Pour les 54 pays africains, nous n’avons plus aujourd’hui que 10 ambassades et nous entendons peu ou pas parler d’une quelconque initiative pour valoriser la Tunisie, ses compétences et ses potentialités, auprès de ces pays.

Banques, fonds d’investissements, bailleurs de fonds :encore et toujours  le talon d’Achille de la Tunisie? 

Les banques tunisiennessont pratiquement absentes des pays d’Afrique subsaharienne.

Le gouverneur de la Banque centrale de Tunisie (BCT) a pourtant évoqué, il y a deux ans, au cours de la 3ème édition du “FITA” (Financing Investment & Trade in Africa), l’internationalisation des banques tunisiennes, “devenue nécessaire voire vitale pour accompagner les acteurs économiques et les entreprises tunisiennes, notamment exportatrices, sur les marchés extérieurs…”. 

Cette internationalisation tarde à venir.
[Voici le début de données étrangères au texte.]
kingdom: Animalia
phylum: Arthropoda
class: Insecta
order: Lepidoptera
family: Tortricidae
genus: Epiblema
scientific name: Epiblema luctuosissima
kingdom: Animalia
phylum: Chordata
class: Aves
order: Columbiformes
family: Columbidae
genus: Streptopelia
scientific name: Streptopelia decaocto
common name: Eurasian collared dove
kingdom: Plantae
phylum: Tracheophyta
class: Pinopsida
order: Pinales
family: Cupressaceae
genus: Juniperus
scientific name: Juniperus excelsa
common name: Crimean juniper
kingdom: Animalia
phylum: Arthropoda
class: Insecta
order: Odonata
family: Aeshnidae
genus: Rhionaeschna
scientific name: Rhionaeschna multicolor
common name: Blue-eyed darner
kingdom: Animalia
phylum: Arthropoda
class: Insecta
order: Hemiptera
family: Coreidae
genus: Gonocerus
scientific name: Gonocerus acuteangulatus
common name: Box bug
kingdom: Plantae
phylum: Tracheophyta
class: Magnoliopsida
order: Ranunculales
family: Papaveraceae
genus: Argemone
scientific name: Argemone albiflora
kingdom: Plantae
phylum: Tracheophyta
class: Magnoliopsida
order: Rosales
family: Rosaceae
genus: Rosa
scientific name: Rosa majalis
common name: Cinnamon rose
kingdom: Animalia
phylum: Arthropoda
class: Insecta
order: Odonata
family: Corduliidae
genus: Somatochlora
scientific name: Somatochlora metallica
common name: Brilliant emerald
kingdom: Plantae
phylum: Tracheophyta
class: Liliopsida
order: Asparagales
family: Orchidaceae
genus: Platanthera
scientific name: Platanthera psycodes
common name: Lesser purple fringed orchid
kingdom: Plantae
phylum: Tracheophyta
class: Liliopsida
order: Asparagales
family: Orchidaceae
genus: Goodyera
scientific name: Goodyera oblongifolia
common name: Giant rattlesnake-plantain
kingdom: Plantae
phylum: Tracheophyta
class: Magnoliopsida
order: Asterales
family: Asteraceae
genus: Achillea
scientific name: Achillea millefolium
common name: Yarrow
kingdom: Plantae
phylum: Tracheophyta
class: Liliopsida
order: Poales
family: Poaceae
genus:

Il en va autrement chez nos voisins marocains dont plusieurs banques se sont solidement implantées en Afrique subsaharienne, pour accompagner les opérateurs économiques marocains et les aider à profiter de l’évolution que connaissent ces dernières années, les pays africains.

Fin 2021 SAIPH a opéré une augmentation de capital de 30 Millions de dinars. Le pourquoi et le comment de cette augmentation ? 

L’Assemblée Générale Extraordinaire de la Société Arabe des Industries Pharmaceutiques «SAIPH », réunie le 20 décembre 2021 à Tunis, a en effet décidé une 2ème augmentation de capital de 30 millions de dinars. Cette augmentation s’ajoute à celle décidée par l’Assemblée Générale Extraordinaire du 15 juin 2021, d’un montant de 4,5 millions de dinars, pour atteindre un total d’augmentation du capital de la société, de 34,5 millions de dinars pour l’année 2021.

L’augmentation de capital à laquelle ont participé et pour la 1ère  fois des banques tunisiennes : le Groupe Amen Bank et la Banque de Tunisie, vise à financer le plan de développement déjà engagé par SAIPH, en Tunisie et en Afrique et lui de permettre de saisir des opportunités de croissance, aussi bien localement qu’à l’international.

Il est à noter à ce propos, que le Groupe SAIPH a engagé pendant les 05 dernières années, un plan d’investissement de plus de 100 Millions de dinars, pour implanter de nouvelles unités de fabrication de médicaments innovants, comme les soft gelatin et les DPI et créer une usine pharmaceutique en Côte d’Ivoire. Ces investissements viennent de recevoir le prix du TABC (Tunisia-Africa-Business-Council), qui lui a été remis le 29 janvier dernier par le Ministre de l’Economie et de la Planification, Monsieur Samir Saïed, et le Président du TABC Monsieur Anis Jaziri.

Cette distinction vient s’ajouter à celle du meilleur investisseur, déjà décernée à SAIPH par L’Agence de Promotion de l’Investissement Extérieur «FIPA-Tunisia».